A) Hepatic encephalopathy

• CNS dysfunction from toxin (ammonia) accumulation → reflex abnormalities → deep coma → death.
• Hallmark sign: asterixis (non-rhythmic flapping tremor of hands/head).
• Acute: ↑ blood ammonia → impaired neuronal function + cerebral edema.
• Chronic: altered cerebral amino acid metabolism → deranged neurotransmission.

B) Hepatorenal syndrome

• Renal failure secondary to hepatic dysfunction; reversible.
• Mechanism: splanchnic vasodilation + systemic vasoconstriction “sucks” blood from the kidney.
• Sx: oliguria, azotemia (↑ BUN/Cr).
• Urine: hyperosmolar, low Na⁺, no proteins / no abnormal sediment — distinguishes from ATN.

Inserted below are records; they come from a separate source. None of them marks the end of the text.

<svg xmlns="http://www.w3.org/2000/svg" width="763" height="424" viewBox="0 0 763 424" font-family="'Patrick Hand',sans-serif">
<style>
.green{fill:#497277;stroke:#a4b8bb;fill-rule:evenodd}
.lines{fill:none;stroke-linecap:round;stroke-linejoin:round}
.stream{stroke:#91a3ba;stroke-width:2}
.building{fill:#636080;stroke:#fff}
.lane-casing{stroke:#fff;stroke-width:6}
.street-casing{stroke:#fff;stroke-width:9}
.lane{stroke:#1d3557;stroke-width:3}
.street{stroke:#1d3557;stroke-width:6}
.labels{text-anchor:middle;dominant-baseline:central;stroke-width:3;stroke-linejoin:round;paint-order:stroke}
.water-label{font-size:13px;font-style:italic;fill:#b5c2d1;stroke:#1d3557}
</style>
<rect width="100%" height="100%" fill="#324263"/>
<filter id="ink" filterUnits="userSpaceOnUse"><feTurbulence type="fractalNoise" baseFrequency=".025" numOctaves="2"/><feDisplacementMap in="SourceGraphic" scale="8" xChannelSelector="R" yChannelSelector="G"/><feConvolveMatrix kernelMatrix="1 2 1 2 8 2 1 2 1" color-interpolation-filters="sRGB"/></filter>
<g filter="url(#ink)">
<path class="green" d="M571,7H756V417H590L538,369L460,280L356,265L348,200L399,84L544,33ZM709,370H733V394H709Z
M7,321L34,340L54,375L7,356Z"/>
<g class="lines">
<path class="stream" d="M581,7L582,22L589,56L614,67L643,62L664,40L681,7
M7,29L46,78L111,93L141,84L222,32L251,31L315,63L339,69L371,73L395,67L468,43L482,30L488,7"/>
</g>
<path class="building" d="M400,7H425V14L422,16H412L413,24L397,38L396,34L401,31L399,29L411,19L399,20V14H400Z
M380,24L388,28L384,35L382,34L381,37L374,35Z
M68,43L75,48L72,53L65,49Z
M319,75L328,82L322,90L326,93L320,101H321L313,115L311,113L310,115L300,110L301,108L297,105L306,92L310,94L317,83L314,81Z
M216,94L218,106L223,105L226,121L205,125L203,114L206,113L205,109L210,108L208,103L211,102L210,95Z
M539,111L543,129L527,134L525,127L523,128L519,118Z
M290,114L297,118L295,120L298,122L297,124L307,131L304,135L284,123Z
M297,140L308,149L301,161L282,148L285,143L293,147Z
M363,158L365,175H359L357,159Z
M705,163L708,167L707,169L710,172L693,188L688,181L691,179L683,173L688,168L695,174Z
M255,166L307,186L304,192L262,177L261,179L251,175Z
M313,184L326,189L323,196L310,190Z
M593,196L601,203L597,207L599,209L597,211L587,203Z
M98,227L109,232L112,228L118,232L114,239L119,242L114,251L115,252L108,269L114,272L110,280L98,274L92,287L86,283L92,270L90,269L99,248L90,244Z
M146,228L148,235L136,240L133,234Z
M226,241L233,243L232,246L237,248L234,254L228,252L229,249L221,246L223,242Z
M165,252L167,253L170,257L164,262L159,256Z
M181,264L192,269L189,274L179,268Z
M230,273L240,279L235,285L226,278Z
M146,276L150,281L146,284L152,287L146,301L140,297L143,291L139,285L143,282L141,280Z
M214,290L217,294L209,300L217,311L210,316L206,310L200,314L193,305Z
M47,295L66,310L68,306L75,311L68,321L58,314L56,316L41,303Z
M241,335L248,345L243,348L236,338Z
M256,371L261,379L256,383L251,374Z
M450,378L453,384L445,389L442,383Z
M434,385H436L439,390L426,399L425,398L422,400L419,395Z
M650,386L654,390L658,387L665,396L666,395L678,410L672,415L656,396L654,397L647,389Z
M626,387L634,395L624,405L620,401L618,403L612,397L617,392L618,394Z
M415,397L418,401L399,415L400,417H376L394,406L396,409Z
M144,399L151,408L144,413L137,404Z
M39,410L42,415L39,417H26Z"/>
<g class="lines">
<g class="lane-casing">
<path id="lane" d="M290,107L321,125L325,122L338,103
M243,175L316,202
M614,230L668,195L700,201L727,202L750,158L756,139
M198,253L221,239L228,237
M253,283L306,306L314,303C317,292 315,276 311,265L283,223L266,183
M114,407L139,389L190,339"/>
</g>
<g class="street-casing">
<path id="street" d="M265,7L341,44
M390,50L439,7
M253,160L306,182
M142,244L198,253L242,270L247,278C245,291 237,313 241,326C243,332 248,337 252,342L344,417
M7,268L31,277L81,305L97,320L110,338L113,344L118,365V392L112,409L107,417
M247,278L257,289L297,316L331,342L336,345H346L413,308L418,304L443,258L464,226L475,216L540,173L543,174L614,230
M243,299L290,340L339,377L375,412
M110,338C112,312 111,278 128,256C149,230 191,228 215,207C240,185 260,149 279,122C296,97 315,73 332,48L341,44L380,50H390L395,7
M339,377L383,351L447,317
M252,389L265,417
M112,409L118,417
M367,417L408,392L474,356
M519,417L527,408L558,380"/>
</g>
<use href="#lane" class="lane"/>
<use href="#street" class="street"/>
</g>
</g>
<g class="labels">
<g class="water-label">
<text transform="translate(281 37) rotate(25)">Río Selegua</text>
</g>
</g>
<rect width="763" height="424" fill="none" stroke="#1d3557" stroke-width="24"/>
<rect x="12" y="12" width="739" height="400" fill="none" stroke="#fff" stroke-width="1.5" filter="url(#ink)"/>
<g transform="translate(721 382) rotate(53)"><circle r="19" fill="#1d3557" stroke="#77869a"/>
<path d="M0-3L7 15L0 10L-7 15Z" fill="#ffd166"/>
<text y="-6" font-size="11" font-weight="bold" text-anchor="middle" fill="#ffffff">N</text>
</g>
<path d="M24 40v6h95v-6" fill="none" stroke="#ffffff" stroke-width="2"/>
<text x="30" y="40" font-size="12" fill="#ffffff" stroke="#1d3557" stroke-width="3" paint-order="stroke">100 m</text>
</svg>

C) Hemorrhagic diathesis (coagulopathy)

• ↓ hepatic synthesis of clotting factors → bleeding tendency (often massive GI hemorrhage).
• Thrombocytopenia (obligatory):
  • ↓ thrombopoietin (made by liver)
  • Splenomegaly → hypersplenism (platelet sequestration)
• Thrombocytopenia + factor deficiency → hemorrhagic diathesis.

💡 High-yield: Liver failure needs ≥80–90 % function lost; only cure = transplant. Acute / fulminant: yellow atrophy (atrophica flava), drugs/Amanita/viral, encephalopathy in <3 wk. Chronic: cirrhosis from HBV / HCV / NAFLD / alcohol. Triad of complications: encephalopathy (asterixis, NH₃, cerebral edema) + hepatorenal (low urine Na⁺, ≠ ATN) + coagulopathy (factor ↓ + thrombocytopenia from hypersplenism).